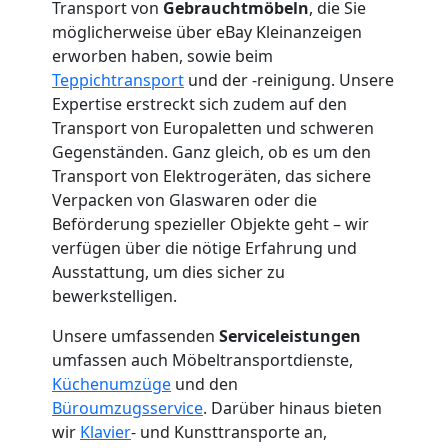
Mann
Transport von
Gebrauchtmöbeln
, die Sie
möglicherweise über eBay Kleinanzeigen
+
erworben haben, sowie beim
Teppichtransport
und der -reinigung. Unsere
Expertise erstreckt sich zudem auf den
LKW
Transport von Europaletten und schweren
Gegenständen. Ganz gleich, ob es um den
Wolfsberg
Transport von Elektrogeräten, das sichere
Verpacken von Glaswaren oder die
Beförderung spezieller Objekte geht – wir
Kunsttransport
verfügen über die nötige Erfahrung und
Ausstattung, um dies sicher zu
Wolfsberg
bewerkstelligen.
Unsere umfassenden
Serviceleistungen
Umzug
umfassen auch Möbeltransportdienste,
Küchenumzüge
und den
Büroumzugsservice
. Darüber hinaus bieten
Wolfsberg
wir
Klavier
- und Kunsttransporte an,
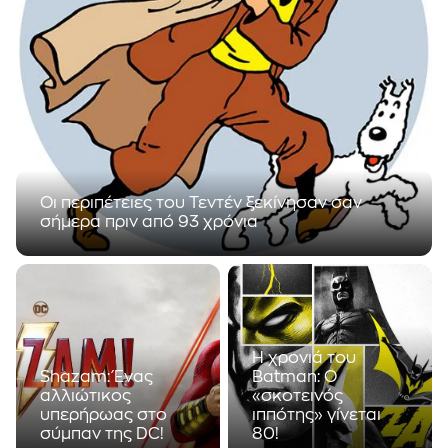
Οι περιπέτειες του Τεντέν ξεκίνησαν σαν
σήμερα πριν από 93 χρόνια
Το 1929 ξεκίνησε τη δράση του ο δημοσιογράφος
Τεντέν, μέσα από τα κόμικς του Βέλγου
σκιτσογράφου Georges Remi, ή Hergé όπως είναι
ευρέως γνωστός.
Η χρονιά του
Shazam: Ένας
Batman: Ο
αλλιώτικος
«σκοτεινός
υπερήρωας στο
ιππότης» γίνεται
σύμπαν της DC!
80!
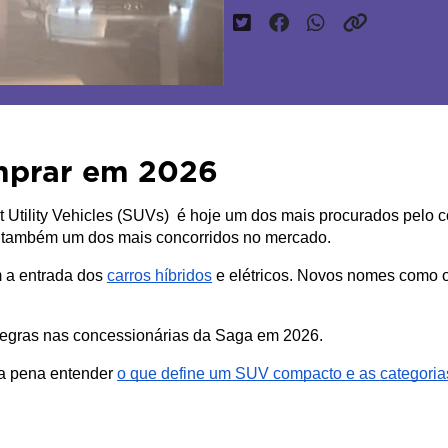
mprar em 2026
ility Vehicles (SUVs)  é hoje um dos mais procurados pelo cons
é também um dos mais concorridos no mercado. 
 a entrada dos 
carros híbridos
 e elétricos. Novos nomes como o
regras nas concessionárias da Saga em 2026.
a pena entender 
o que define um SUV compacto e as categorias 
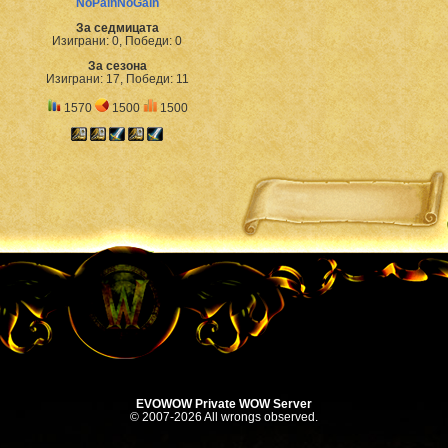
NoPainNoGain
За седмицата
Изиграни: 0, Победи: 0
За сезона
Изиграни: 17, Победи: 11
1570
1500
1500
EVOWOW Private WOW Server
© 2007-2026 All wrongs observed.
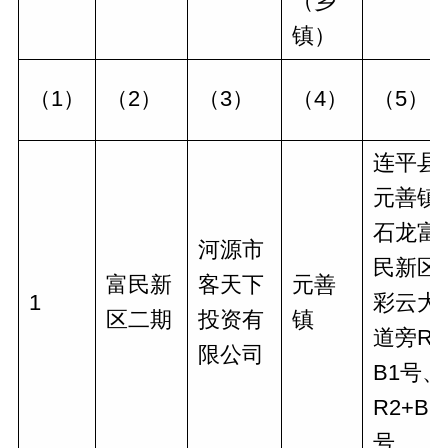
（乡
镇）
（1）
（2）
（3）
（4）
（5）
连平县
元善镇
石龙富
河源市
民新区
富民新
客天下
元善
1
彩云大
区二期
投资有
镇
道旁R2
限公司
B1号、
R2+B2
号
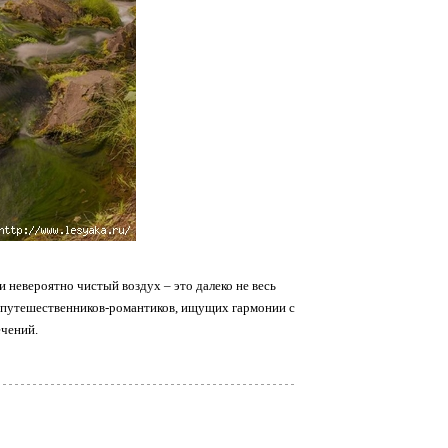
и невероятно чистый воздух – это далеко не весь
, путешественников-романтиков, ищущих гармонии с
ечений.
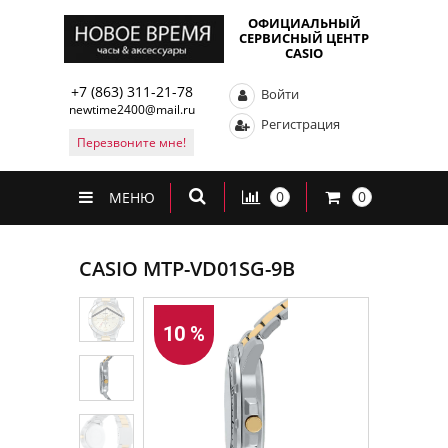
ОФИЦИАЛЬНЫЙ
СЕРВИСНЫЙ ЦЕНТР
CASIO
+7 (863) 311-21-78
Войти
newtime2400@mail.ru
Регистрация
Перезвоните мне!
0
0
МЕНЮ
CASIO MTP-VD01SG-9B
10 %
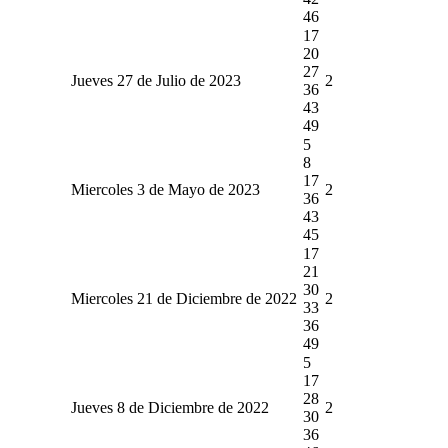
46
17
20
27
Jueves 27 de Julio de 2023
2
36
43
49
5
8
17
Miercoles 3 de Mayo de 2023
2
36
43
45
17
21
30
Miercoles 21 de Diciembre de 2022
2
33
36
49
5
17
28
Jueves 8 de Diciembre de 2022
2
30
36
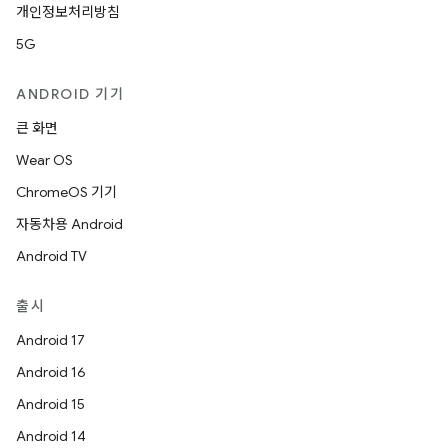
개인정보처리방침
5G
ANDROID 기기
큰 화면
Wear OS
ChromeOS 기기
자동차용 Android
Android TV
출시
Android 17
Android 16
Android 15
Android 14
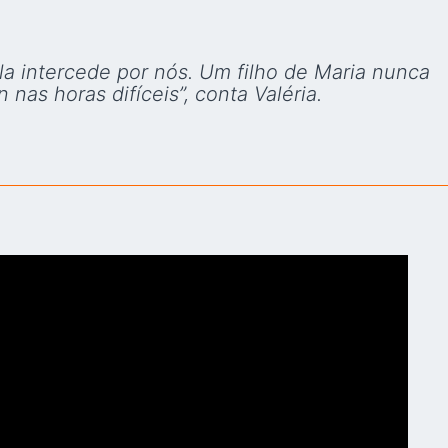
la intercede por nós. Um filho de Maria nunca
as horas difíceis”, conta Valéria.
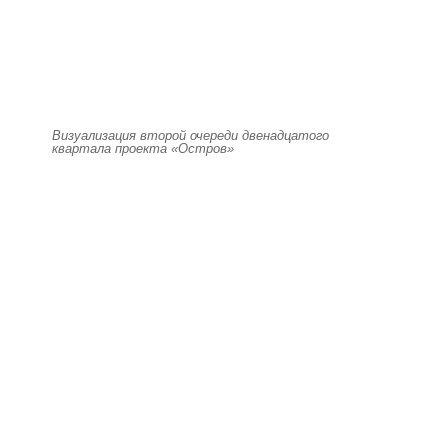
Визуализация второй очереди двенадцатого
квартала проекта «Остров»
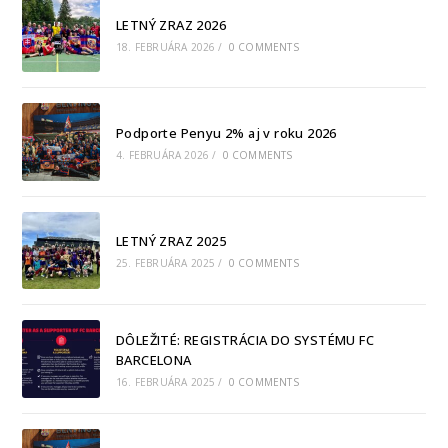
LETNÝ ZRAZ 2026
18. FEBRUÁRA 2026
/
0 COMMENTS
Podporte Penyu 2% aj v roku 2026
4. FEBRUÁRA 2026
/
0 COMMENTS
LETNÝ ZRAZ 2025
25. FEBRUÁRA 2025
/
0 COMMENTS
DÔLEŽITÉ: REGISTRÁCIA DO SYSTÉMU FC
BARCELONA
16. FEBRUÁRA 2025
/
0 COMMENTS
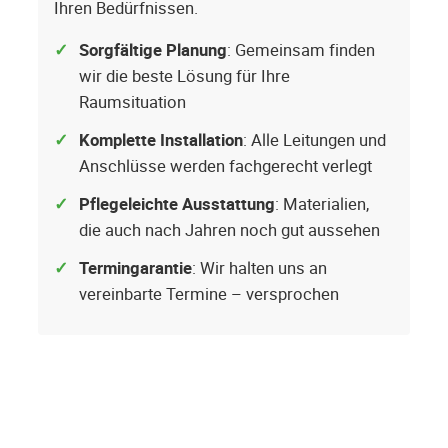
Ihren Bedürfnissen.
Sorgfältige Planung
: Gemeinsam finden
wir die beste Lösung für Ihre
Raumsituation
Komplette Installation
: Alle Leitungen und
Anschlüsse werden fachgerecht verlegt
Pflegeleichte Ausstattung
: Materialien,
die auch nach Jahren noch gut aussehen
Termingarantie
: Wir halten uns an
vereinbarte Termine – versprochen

▬▬▬▬▬▬

THE PROBLEM:
Repeat the records from the line containing "и невероятно чистый" through the end of the records, swapping "COMMENTS" for "KOMENTÁRE" and keeping everything else the same. Leave the pictures out.

RESPONSE BELOW:
и невероятно чистый воздух – это далеко не весь
, путешественников-романтиков, ищущих гармонии с
ечений.
ОФИЦИАЛЬНЫЙ
СЕРВИСНЫЙ ЦЕНТР
CASIO
+7 (863) 311-21-78
Войти
newtime2400@mail.ru
Регистрация
Перезвоните мне!
0
0
МЕНЮ
CASIO MTP-VD01SG-9B
10 %
46
17
20
27
Jueves 27 de Julio de 2023
2
36
43
49
5
8
17
Miercoles 3 de Mayo de 2023
2
36
43
45
17
21
30
Miercoles 21 de Diciembre de 2022
2
33
36
49
5
17
28
Jueves 8 de Diciembre de 2022
2
30
36
개인정보처리방침
5G
ANDROID 기기
큰 화면
Wear OS
ChromeOS 기기
자동차용 Android
Android TV
출시
Android 17
Android 16
Android 15
Android 14
la intercede por nós. Um filho de Maria nunca
as horas difíceis”, conta Valéria.
Визуализация второй очереди двенадцатого
квартала проекта «Остров»
LETNÝ ZRAZ 2026
18. FEBRUÁRA 2026
/
0 KOMENTÁRE
Podporte Penyu 2% aj v roku 2026
4. FEBRUÁRA 2026
/
0 KOMENTÁRE
LETNÝ ZRAZ 2025
25. FEBRUÁRA 2025
/
0 KOMENTÁRE
DÔLEŽITÉ: REGISTRÁCIA DO SYSTÉMU FC
BARCELONA
16. FEBRUÁRA 2025
/
0 KOMENTÁRE
Ihren Bedürfnissen.
Sorgfältige Planung
: Gemeinsam finden
wir die beste Lösung für Ihre
Raumsituation
Komplette Installation
: Alle Leitungen und
Anschlüsse werden fachgerecht verlegt
Pflegeleichte Ausstattung
: Materialien,
die auch nach Jahren noch gut aussehen
Termingarantie
: Wir halten uns an
vereinbarte Termine – versprochen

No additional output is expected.